## Required work
Look through the entries. Copy each line that has the word "down".

## Records for processing
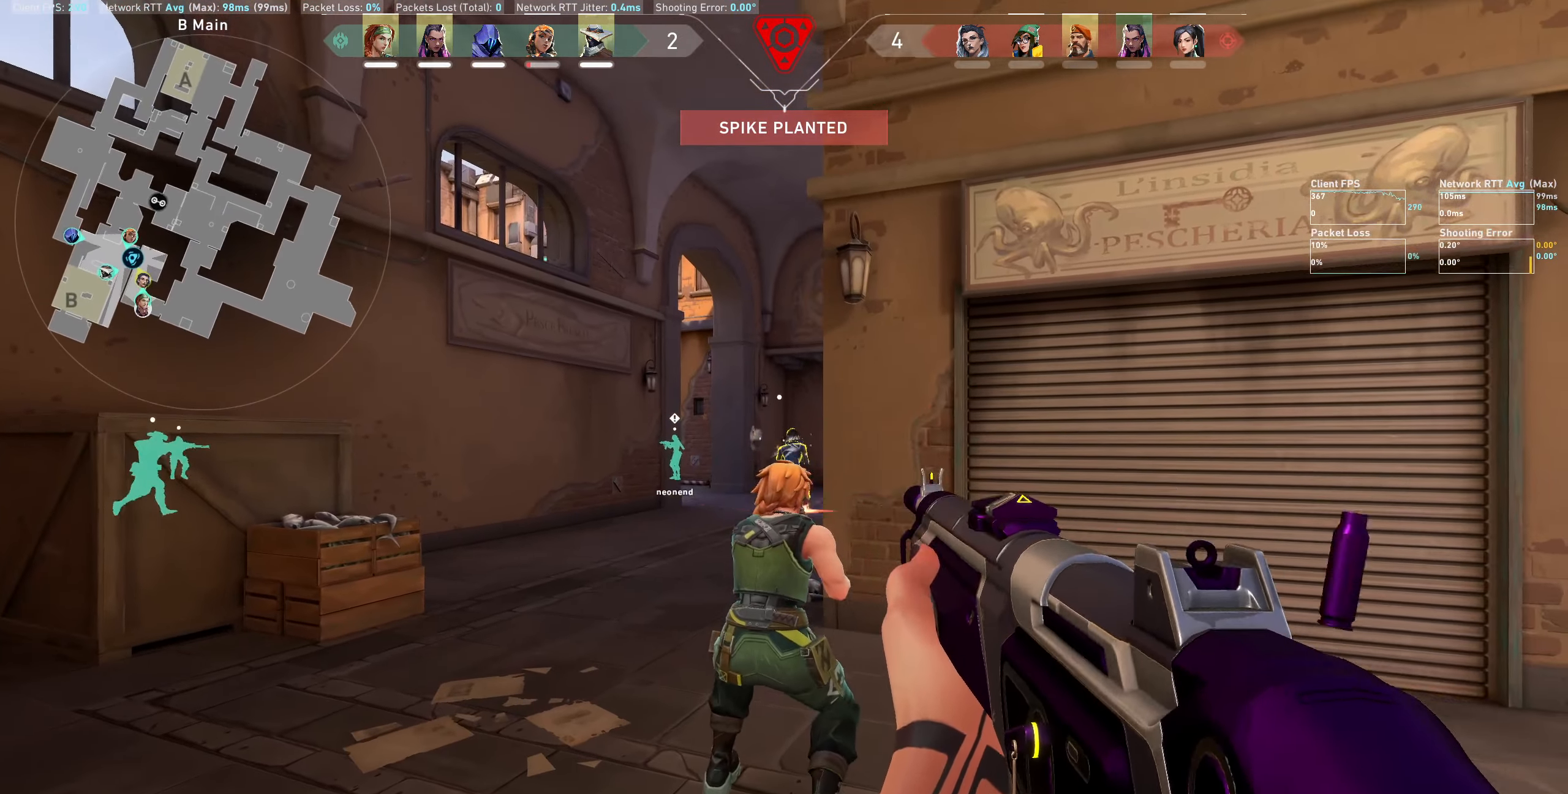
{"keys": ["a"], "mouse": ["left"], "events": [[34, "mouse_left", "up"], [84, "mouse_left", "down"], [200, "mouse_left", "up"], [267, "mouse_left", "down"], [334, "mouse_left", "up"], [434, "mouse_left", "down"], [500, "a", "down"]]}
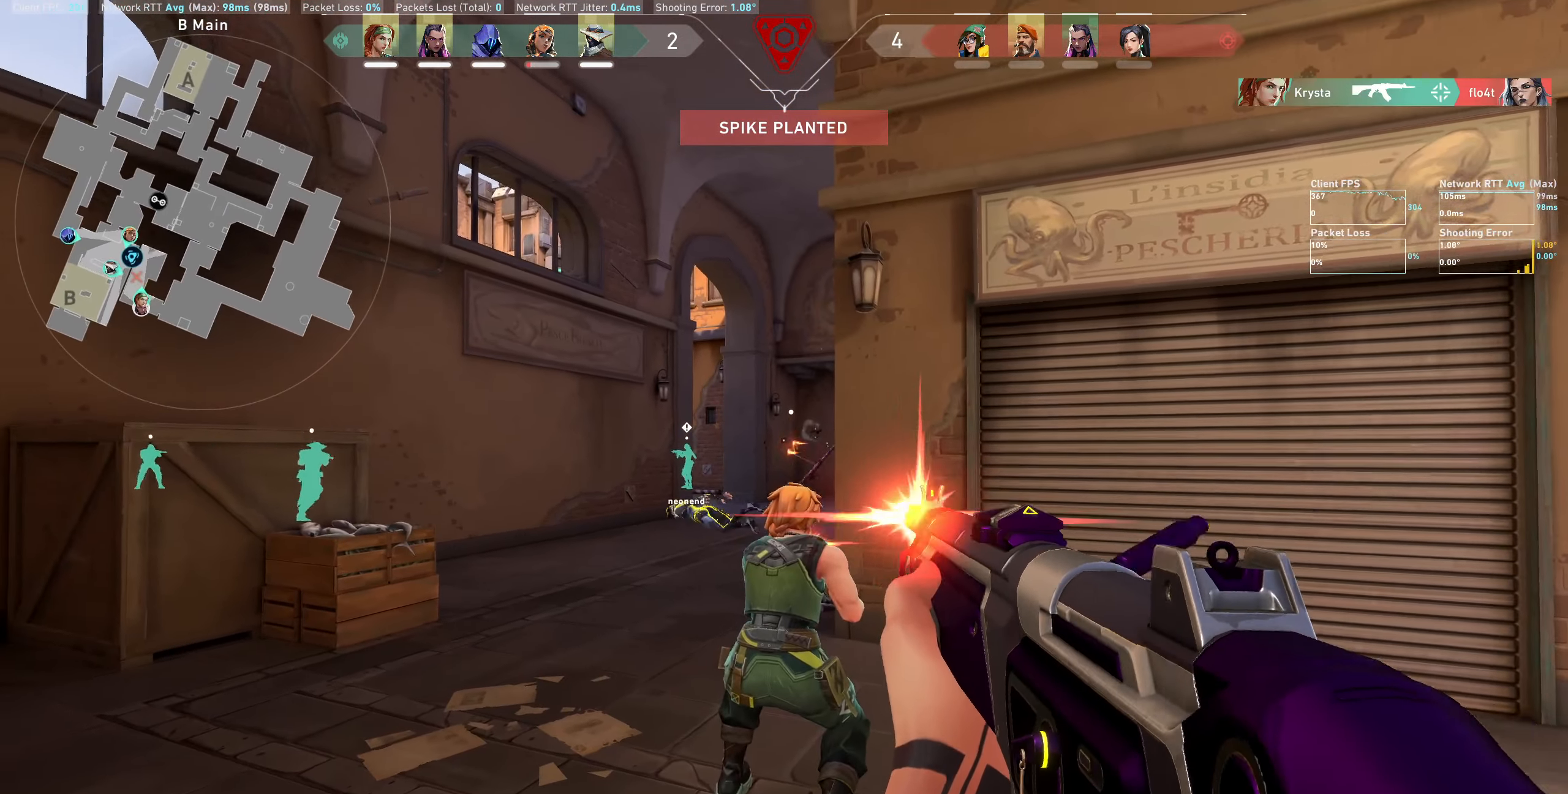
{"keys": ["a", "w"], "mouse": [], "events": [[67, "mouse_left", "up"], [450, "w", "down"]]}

--

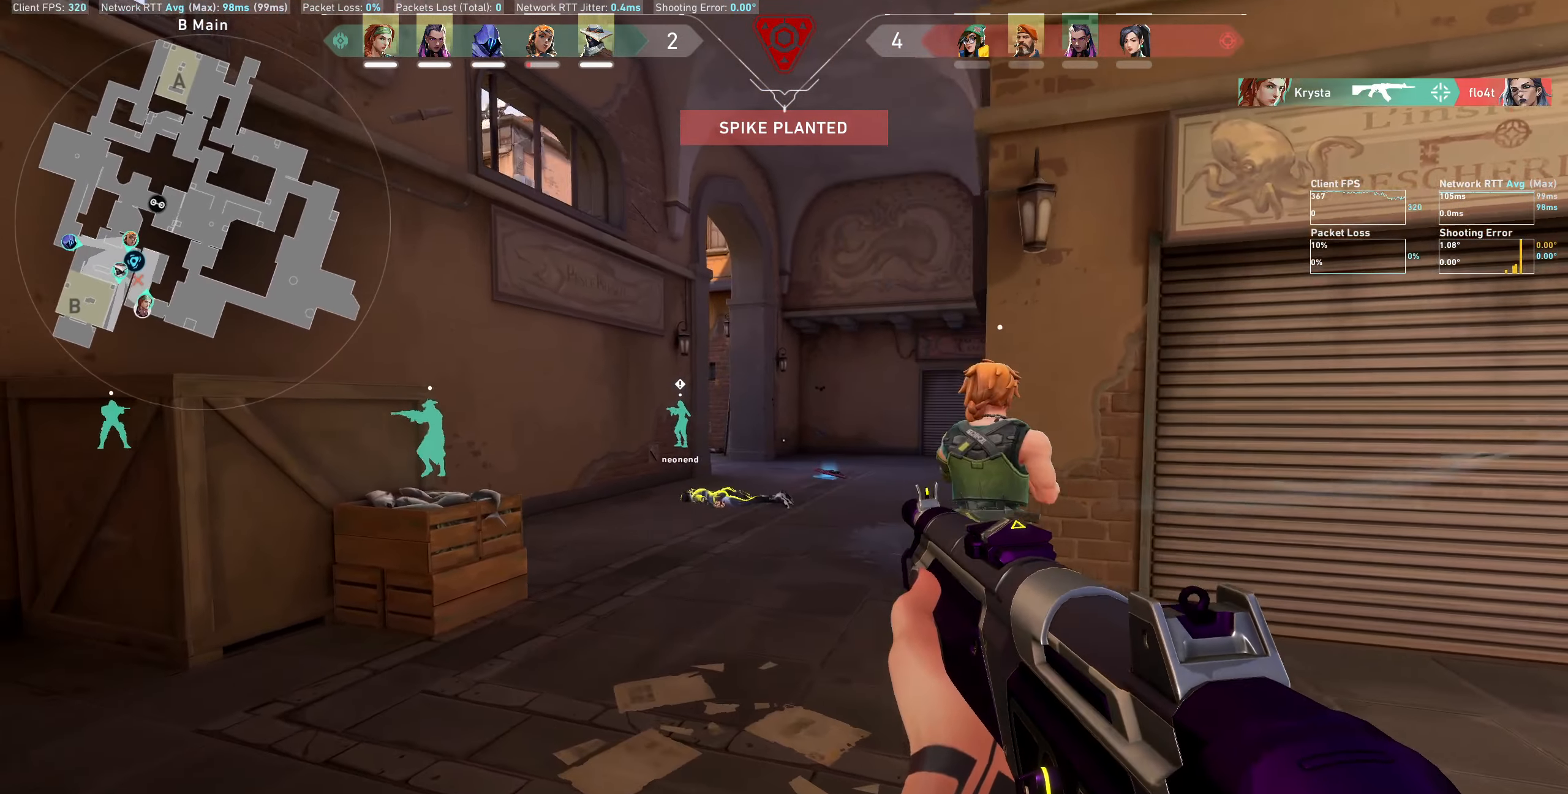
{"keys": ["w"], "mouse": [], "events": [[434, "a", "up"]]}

...

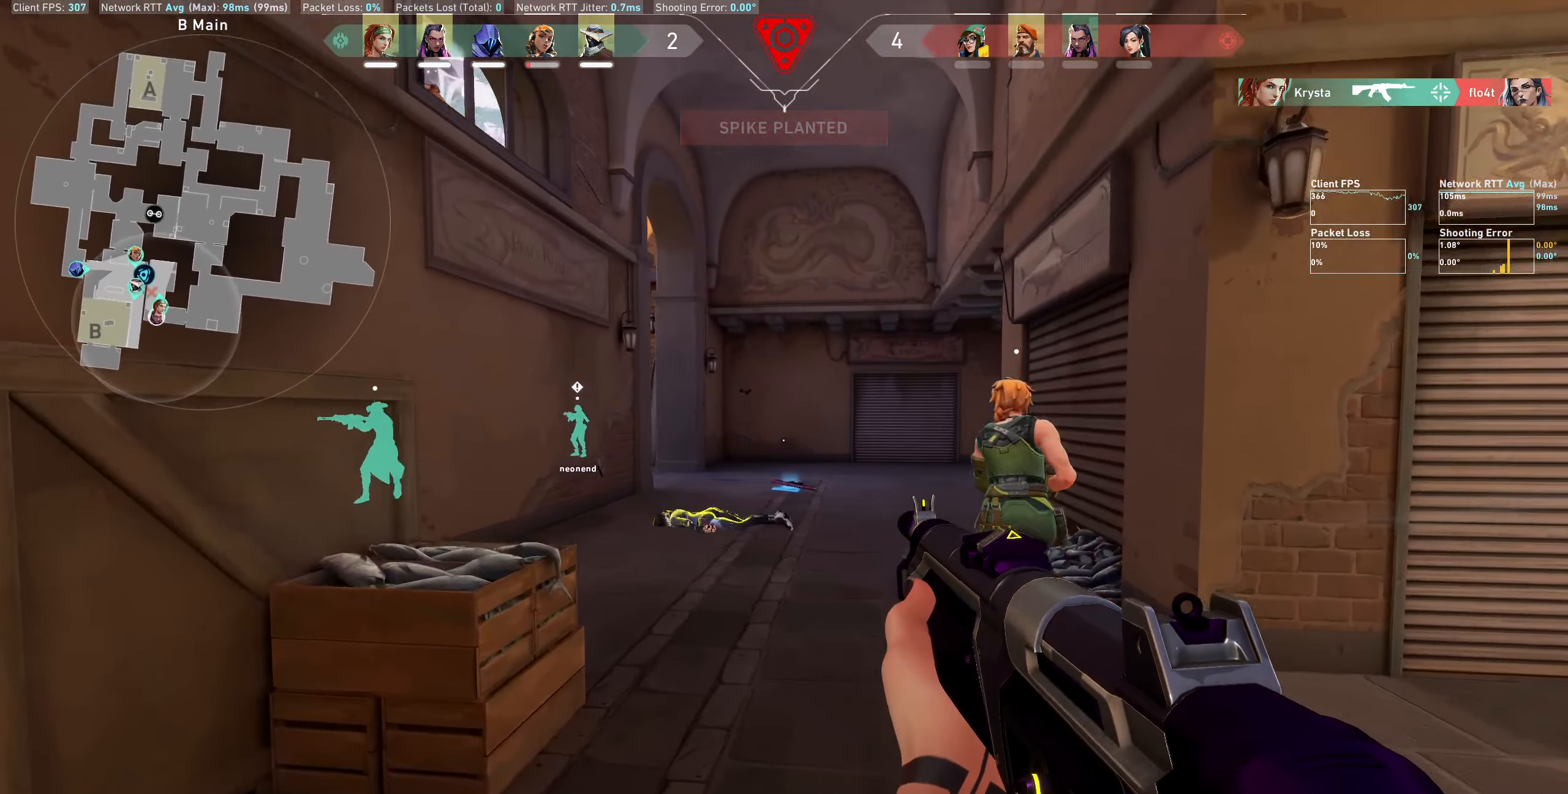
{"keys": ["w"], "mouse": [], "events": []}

## Task solution
{"keys": ["a"], "mouse": ["left"], "events": [[34, "mouse_left", "up"], [84, "mouse_left", "down"], [200, "mouse_left", "up"], [267, "mouse_left", "down"], [334, "mouse_left", "up"], [434, "mouse_left", "down"], [500, "a", "down"]]}
{"keys": ["a", "w"], "mouse": [], "events": [[67, "mouse_left", "up"], [450, "w", "down"]]}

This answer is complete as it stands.